Twenty years ago, the world watched as Chinese people stood up for freedom, and the People's Liberation Army responded by sending in tanks and guns. Millions of Chinese took to the streets in 1989 because they wanted a say in the future of their own country. But their dreams were dashed on the night of June 3rd-4th and have never recovered.
Today, young Chinese are quoted as saying they know and care little about events in 1989. This lack of interest is the result of a deliberate effort by the Chinese government to erase memories of June 4th from the public consciousness through a combination of censorship, propaganda, repression and violence. Even privately, most Chinese people no longer discuss what they saw and experienced in 1989; the psychological burden is too much for individuals to carry. People who do speak out, like the Tiananmen Mothers whose children were killed on June 4th, are imprisoned, exiled, threatened or otherwise silenced.
Tiananmen remains a taboo both in the media and in China's new vast cyberspace. Tens of thousands of government censors police the Internet, and webpages that carry any public discussion on this topic are blocked or deleted. Just yesterday, Twitter, Flickr, Youtube, and a long list of other websites were blocked by the Chinese Great Firewall because of the authorities' growing fear and anxiety over any public discussion of Tiananmen as the 20-year anniversary approaches.
In this environment, a recent gathering in Beijing was truly significant. Organizing themselves only by word of mouth (without the use of cell phones or email to avoid government surveillance), nineteen scholars, editors and lawyers held a seminar discussing 20 years since Tiananmen. The seminar, which took place on May 10, Mother's Day, started with a moment of silence, paying tribute to the Tiananmen Mothers. Cui Weiping (崔卫平), professor at the Beijing Film Academy, started her presentation by asking: "What kind of negative impact has it had on our society for us to keep silent and to conceal the event for two decades? How has it harmed the spirit and morality of this nation? What kind of losses have we suffered in our own work and life? Are we still intending to continue this silence?"

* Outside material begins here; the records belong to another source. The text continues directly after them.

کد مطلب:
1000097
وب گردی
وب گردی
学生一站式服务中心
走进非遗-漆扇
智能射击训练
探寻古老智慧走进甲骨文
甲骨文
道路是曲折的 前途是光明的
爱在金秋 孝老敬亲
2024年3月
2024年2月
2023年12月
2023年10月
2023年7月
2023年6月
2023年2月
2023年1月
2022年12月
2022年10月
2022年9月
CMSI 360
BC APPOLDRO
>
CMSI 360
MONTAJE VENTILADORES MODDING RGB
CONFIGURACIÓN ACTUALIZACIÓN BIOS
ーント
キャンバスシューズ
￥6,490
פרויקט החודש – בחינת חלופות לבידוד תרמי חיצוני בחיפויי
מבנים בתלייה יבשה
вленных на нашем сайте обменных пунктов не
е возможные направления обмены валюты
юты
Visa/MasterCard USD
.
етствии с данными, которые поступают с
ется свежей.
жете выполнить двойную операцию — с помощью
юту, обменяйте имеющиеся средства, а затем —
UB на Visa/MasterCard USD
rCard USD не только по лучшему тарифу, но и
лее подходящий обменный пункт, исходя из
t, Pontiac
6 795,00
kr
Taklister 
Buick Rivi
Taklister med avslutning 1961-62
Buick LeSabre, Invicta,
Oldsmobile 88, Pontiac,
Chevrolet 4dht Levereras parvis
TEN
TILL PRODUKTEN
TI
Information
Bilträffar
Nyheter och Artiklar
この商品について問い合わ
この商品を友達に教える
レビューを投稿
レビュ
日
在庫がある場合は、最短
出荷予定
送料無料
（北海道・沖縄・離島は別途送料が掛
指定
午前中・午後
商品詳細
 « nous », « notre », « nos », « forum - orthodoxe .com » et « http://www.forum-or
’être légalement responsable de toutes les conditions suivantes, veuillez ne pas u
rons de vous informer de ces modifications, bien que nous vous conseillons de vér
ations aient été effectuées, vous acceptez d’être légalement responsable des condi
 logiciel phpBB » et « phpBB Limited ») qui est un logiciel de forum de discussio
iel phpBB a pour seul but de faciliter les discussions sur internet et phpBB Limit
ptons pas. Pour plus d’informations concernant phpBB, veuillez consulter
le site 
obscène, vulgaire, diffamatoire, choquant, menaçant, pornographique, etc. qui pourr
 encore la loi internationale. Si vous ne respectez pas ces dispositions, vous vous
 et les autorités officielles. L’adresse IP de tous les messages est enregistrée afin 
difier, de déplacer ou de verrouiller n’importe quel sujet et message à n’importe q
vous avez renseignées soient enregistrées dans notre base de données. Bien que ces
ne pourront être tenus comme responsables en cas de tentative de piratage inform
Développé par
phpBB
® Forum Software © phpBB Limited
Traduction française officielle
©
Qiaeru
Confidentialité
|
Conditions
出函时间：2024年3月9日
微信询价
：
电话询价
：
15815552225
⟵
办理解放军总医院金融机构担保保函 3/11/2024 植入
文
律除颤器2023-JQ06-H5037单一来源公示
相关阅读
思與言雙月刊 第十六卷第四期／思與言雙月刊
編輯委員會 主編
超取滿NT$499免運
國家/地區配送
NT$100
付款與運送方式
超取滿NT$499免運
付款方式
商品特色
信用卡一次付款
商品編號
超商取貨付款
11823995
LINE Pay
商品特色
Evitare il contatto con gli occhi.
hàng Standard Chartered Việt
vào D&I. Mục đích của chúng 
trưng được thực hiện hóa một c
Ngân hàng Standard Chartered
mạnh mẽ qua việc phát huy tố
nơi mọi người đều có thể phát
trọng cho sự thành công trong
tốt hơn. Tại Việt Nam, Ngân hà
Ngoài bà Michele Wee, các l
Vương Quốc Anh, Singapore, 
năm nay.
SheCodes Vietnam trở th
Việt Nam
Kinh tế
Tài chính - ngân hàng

The Chinese government has whitewashed the history of 1989 by turning the country's attention to its rapid economic growth, improved living standards, and rising global status. The truth about Tiananmen has been replaced with deception, indifference and cynicism. As the history of the brutality of June 4th is more deeply repressed, society is becoming more violent. "If we do not change and put limits on such massive violence, how are we able to stop the subsequent lesser violence that takes place on every corner and at any time in the country?" Cui Weiping asked. "That kind of blatant violence once took place on this land of ours, and at the "heart" of this land. The beliefs and demands of innocent young people and a large number of the general public were brutally trampled on. And no justifiable assessment has been made of it so far." Cui Weiping and the millions of others who witnessed 1989 and remember the power of both the protests and the massacre, know that Chinese society cannot progress to its full potential without claiming its past.
The Mother's Day gathering was just such an effort, to tell the truth about what happened and to seek ways to move forward. Other brave individuals have also breached the silence in recent years, including Xiao Han, a lecturer at Beijing's University of Politics and Law who last year discussed his experiences in 1989 with his students in class and wrote about it on his blog. Ye Fu, a writer and successful commercial book publisher recently wrote a series of personal essays on his blog revealing the name of a prominent writer who betrayed him in 1989 and got him imprisoned for his activism. Bloggers and other netizens also increasingly use coded language, images, and other tactics to write about the topic under the radar of Internet censors. China's future needs to be built on this piece of history. If the country is to rebuild its moral foundation, it will depend on people like the Tiananmen Mothers, Cui Weiping, Xiao Han and Ye Fu who have the courage to recount the truth of what happened on the night of June 4th. Others who experienced Tiananmen must talk about it, tell their children, remember their history, and thus defeat their own fear, self-deception and cynicism. As Cui Weiping said, "We either have to endure the weakening and impairment of our spirit and soul caused by the awkward situation until we are atrophied and paralyzed, or we stand up, speak the truth, and take back our dignity as human beings."
Confronting the truth of history requires strength and courage. But the energy it unleashes will be powerful enough to make China a truly humane, just, and open society. Without a basic grounding in the truth about Tiananmen, there is no moral foundation for China's rise. Today, even the United States and Europe seek help from China to resolve the economic crisis and global warming. But if a government cannot come to terms with its own history and make peace with its own people, how can the world trust the myth of its "peaceful rise"?